Paper reading ... note the paper briefly.
Detect and process anomalies for big data in real-time is difficult, here is start from two considerations: (1) difficult for typical algorithms to scale and retain the data's real-time characteristics based on the data's volume and velocity; (2) many existing algorithms only consider the content of the data source.
The contextual anomaly detection framework proposed is consist of two steps: (1) content detection; (2) context detection.
The research has been evaluated against: (1) real-world sensor data-sets; (2) open-source toolbox.
Introduction and Background:
Types of anomalies: (1) point / content anomalies; (2) context anomalies; (3) collective anomalies.
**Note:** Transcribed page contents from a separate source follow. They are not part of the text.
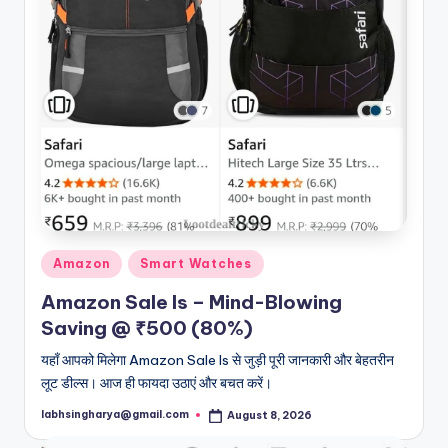
Posted
Amazon
Smart Watches
in
Amazon Sale Is – Mind-Blowing
Saving @ ₹500 (80%)
यहाँ आपको मिलेगा Amazon Sale Is से जुड़ी पूरी जानकारी और बेहतरीन
लूट डील्स। आज ही फायदा उठाएं और बचत करें।
labhsingharya@gmail.com
August 8, 2026
Posted
by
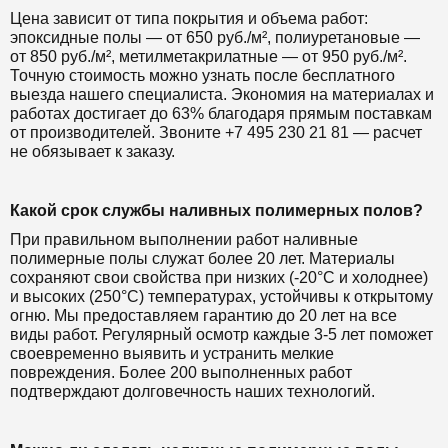
Цена зависит от типа покрытия и объема работ:
эпоксидные полы — от 650 руб./м², полиуретановые —
от 850 руб./м², метилметакрилатные — от 950 руб./м².
Точную стоимость можно узнать после бесплатного
выезда нашего специалиста. Экономия на материалах и
работах достигает до 63% благодаря прямым поставкам
от производителей. Звоните +7 495 230 21 81 — расчет
не обязывает к заказу.
Какой срок службы наливных полимерных полов?
При правильном выполнении работ наливные
полимерные полы служат более 20 лет. Материалы
сохраняют свои свойства при низких (-20°C и холоднее)
и высоких (250°C) температурах, устойчивы к открытому
огню. Мы предоставляем гарантию до 20 лет на все
виды работ. Регулярный осмотр каждые 3-5 лет поможет
своевременно выявить и устранить мелкие
повреждения. Более 200 выполненных работ
подтверждают долговечность наших технологий.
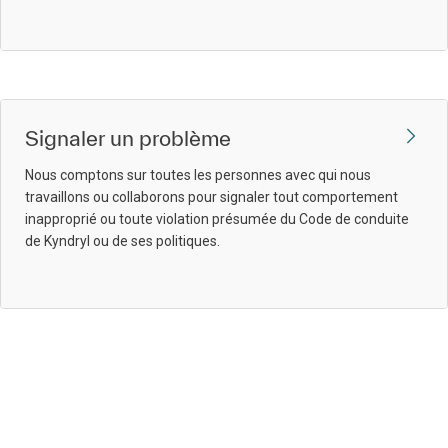
Signaler un problème
Nous comptons sur toutes les personnes avec qui nous
travaillons ou collaborons pour signaler tout comportement
inapproprié ou toute violation présumée du Code de conduite
de Kyndryl ou de ses politiques.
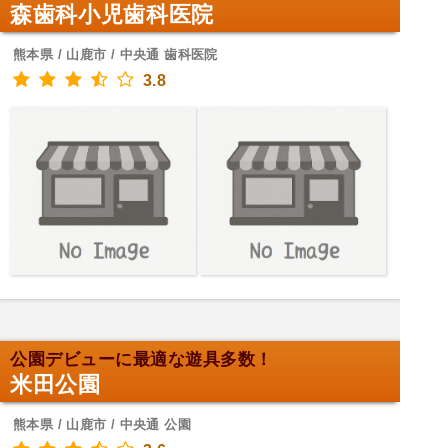
森歯科小児歯科医院
熊本県 / 山鹿市 / 中央通 歯科医院
3.8
公園デビューに最適な遊具多数！
米田公園
熊本県 / 山鹿市 / 中央通 公園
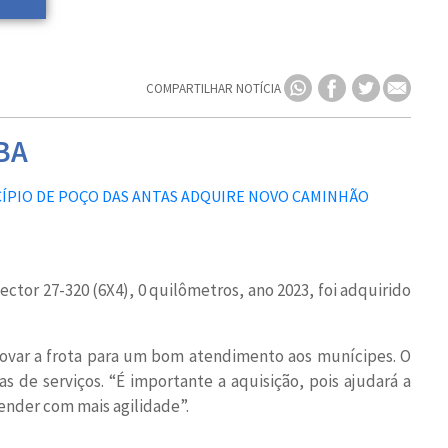
COMPARTILHAR NOTÍCIA
BA
ctor 27-320 (6X4), 0 quilômetros, ano 2023, foi adquirido
novar a frota para um bom atendimento aos munícipes. O
s de serviços. “É importante a aquisição, pois ajudará a
nder com mais agilidade”.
Types of algorithms to detect anomalies: (1) unsupervised; (2) supervised; (3) semi-supervised.
The normal ways to handle contextual anomaly applications: (1) transformed into a point anomaly problem, apply separate point anomaly detection techniques to the same data-set, within different contexts, however it's necessary to define the contexts of normal and anomalous records prior; (2) utilize the existing structure within the records to detect anomalies using all the data concurrently, however it requires a higher computational complexity.
Many previous anomaly detection algorithms in the sensor domain focus on using the sequential information of the reading to predict a possible value and then compare this value to the actual reading; Little work has been performed in providing context-aware anomaly detection algorithms; Some people has proposed different work or discussed from different aspects, eg. attribute graph, neural networks.
Research design and methodology:
Illustrates the process of the technique from a component-level:
Algorithm: Contextual Anomaly Detection
content = UnivariateGaussianPredictor(SensorValur)
if IsAnomalous(content) || IsRandomContextCheck(content) then
profile = GetSensorProfile(SensorValue);
context = MultivariateGaussianPredictor(SensorValue, profile);
if IsAnomalous(context) then
return Anomaly = true;
return Anomaly = false;
return Alomaly = false;
Overview of the algorithm:
Primary reason for creating a separating concerns between content and context: (1) scalability; (2) a sensor may be acting non-anomalous within its own history of values, but not when viewed with sensors with similar context.
The concept of sensor profile: contextually aware representation of the sensor, as a subset of its attributes. And it is defined using a multivariate clustering algorithm.
Result and evaluation:
The evaluation of the framework was performed using three sets of data: (1) a set of HVAC electricity sensors; (2) a set of temperature sensors; (3) a set for a traffic system in California; And there is a positive result after the cross-validation using real-world data and comparing with open-source toolbox;
Future work to explore:
(1) wide data-sets; (2) Implement the framework within a working business environment that is streaming live data to the central repository; (3) exploited the anomalous information; (4) the proposed modules can be modified and updated with other types of algorithms; (5) additional modules could be added to the framework itself.